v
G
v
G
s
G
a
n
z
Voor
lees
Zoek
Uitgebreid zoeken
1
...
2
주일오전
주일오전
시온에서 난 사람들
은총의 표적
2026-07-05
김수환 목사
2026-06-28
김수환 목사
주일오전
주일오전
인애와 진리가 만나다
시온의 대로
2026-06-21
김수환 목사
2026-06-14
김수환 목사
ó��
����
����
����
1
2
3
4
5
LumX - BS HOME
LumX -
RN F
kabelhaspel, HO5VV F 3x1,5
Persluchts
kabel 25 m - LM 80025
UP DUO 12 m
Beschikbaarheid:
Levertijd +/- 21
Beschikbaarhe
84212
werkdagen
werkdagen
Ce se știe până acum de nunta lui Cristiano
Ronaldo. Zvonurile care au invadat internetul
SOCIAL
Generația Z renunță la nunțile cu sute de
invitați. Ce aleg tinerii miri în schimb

——————

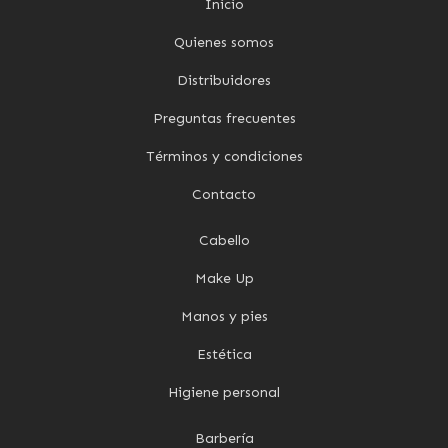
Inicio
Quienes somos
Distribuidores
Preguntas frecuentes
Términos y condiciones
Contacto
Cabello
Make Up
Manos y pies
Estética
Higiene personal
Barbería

——————

EXERCISE AIM —
Please reproduce the lines from the line with "kabelhaspel, HO5VV F 3x1,5" to the line with "invitați. Ce aleg tinerii miri în schimb", both ends included, exactly as they appear above.

EXERCISE OUTPUT —
kabelhaspel, HO5VV F 3x1,5
Persluchts
kabel 25 m - LM 80025
UP DUO 12 m
Beschikbaarheid:
Levertijd +/- 21
Beschikbaarhe
84212
werkdagen
werkdagen
Ce se știe până acum de nunta lui Cristiano
Ronaldo. Zvonurile care au invadat internetul
SOCIAL
Generația Z renunță la nunțile cu sute de
invitați. Ce aleg tinerii miri în schimb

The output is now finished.